A befriending service to help people with terminal illnesses and their families will be rolled out to Leeds residents thanks to a £230,000 charity boost.
Sue Ryder, the national hospice and neurological care charity that runs Wheatfields Hospice, in Headingley, has been given the six-figure boost to help replicate the end of life befriending service it has launched in West Berkshire.
Sites in Leeds and West Yorkshire are among those to benefit from the funds, which will allow volunteers to provide companionship and emotional support as well as practical help for people to reconnect with their own communities.
The financial support for Sue Ryder came as six other organisations were given a share of an £800,000 Cabinet Office fund aimed at helping them to tackle loneliness and isolation, which people at the end of their lives can often experience.
Chief executive of Sue Ryder, Heidi Travis, said: “We’re delighted with today’s announcement and will be using this funding to deliver a national befriending service for individuals who are at the end of life.
“Loneliness, isolation and fear are common feelings associated with end of life and our befriending service helps individuals in this situation to reconnect, builds up their confidence and self esteem and also offers emotional and practical support.
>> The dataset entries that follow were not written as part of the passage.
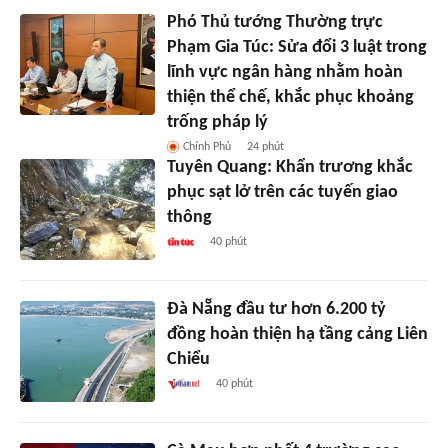
Phó Thủ tướng Thường trực
Phạm Gia Túc: Sửa đổi 3 luật trong
lĩnh vực ngân hàng nhằm hoàn
thiện thể chế, khắc phục khoảng
trống pháp lý
Chính Phủ
24 phút
Tuyên Quang: Khẩn trương khắc
phục sạt lở trên các tuyến giao
thông
40 phút
Đà Nẵng đầu tư hơn 6.200 tỷ
đồng hoàn thiện hạ tầng cảng Liên
Chiểu
40 phút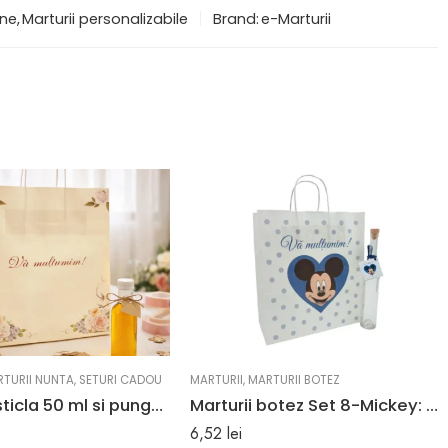
ne
,
Marturii personalizabile
Brand:
e-Marturii
TURII NUNTA
,
SETURI CADOU
MARTURII
,
MARTURII BOTEZ
Marturie sticla 50 ml si punga cadou florala | eMarturii
Marturii botez Set 8-Mickey: Pungi, Sticle 100ml
6,52
lei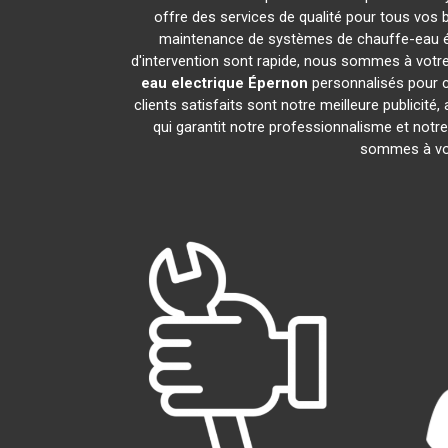
offre des services de qualité pour tous vos 
maintenance de systèmes de chauffe-eau é
d'intervention sont rapide, nous sommes à votre
eau electrique
Épernon
personnalisés pour c
clients satisfaits sont notre meilleure publi
qui garantit notre professionnalisme et notr
sommes à vot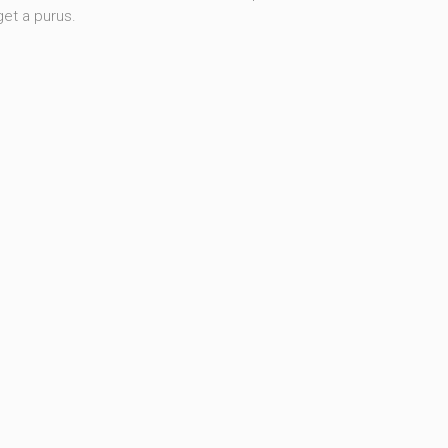
et a purus.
We may not be able to change the outcome but we can improve the experience.”
The impact of the social action projects such as the befriending service will be evaluated by the International Observatory on End of Life Care at Lancaster University and the Institute for Volunteering Research. The evaluation will add to the evidence base for the impact of social action in end of life support.
Rob Wilson, Minister for Civil Society, said: “These projects are great examples of how we can use volunteers within communities to make sure that nobody feels alone or unsupported.”